Lady is a black Labrador Retriever getting on in years, with a graying muzzle her age shows, but when you see her walking around with that dangerous tail wagging and that doggy grin she still shows the Peter Pan complex that the breed is famous for — they never really grow up, remaining puppies all their life. But for the last two years Lady, who was previously known as Ma Kettle, has not had a particularly good life.
Her original owner died in 2012 and when no one in the family wanted to take her in she was sent to a shelter in Sedan, Kansas — eventually being adopted by a family who felt that she was too rough with their puppy. They returned Lady to the shelter saying that they could not keep her.
Again, Lady was adopted by a woman from Independence, Kansas, 30 miles from Sedan, but Lady had developed an attachment to the first family who adopted her and so, despite her arthritic joints, she made the trek back to their home 30 miles away.
They once again returned her to the shelter which then contacted the woman whose home she had run away from, but she too had decided that she no longer wanted the dog.

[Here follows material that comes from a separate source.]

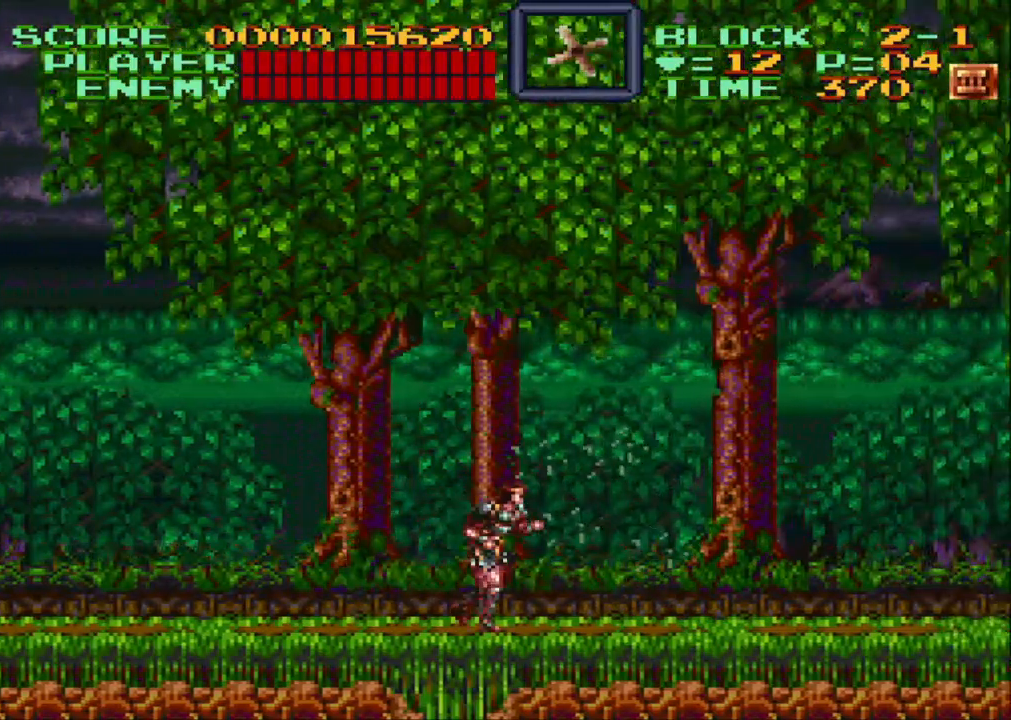
{"buttons": ["DPAD_RIGHT"], "events": []}
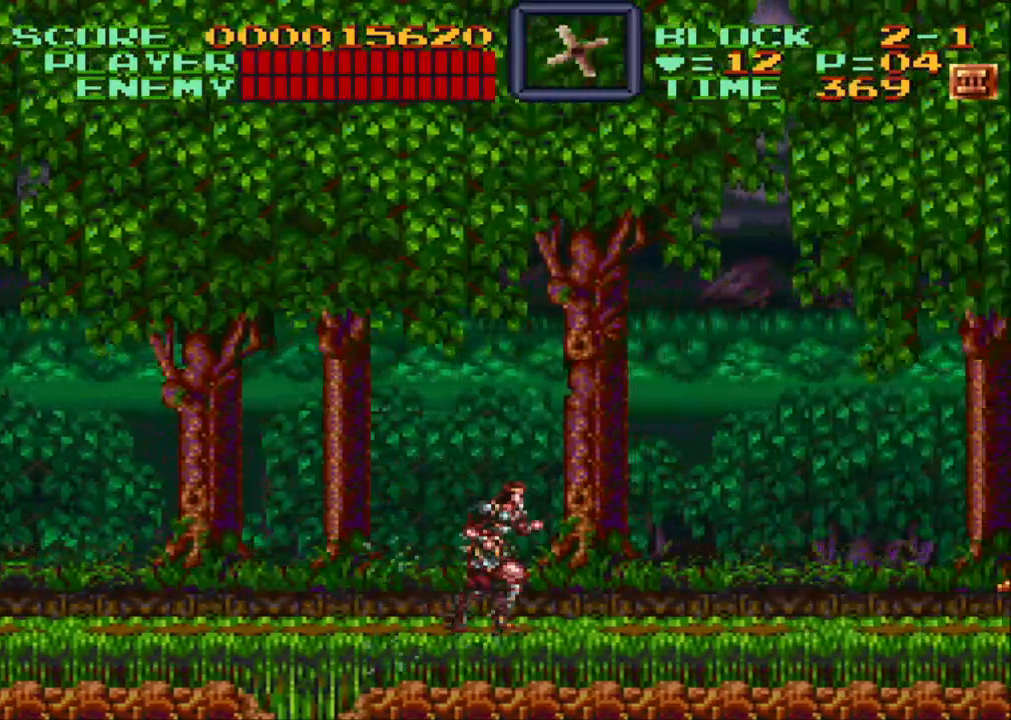
{"buttons": ["DPAD_RIGHT"], "events": []}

Kelsey Lloyd, a worker at the shelter said that she was an amazing dog.
“Super dog. Gentle, calm dog,” he said. “If I had to pick a dog, this would have been the dog I would take.”
Things looked bleak for Lady, no one wanted this lovable beast. Enter Cathy Barclay Powell who posted Lady’s story on Facebook imploring someone to adopt this aging dog writing in her post:
“The senior lab walked nearly 30 miles to come home. Is there anyone out there who can give this girl a home? She may not have many years left. She is spayed, house broken, leash trained, mellow, having problems walking (so her travels back to Sedan amazed me).”
The post was shared 7,000 times, going viral after the Examiner.com picked the story up.
Now Lady is assured of living out the rest of her days in the lap of luxury. When Wrigley Gum heiress Helen Rich Rosburg learned of Lady’s plight, she sent her assistant on a private jet to Sedan to collect Lady and bring her back to Rosburg’s Florida estate, a 120 acre farm where she houses 300 rescue animals including rabbits, pigs, and goats. She has a staff of 15 who care for the animals and she even has an on site home for a trainer who works with dogs who have behavioral issues.
She eventually adopts some of the animals out, including some that have been trained as service animals.
Chet Ragsdale, the assistant sent to rescue Lady said that she will “think that she has gone to heaven.”
He said that it is a pleasure to work for Rosburg who has done a lot of good things, not just for the animals but for the community. She has certainly done a lot for one old Labrador Retriever who no one seemed to want.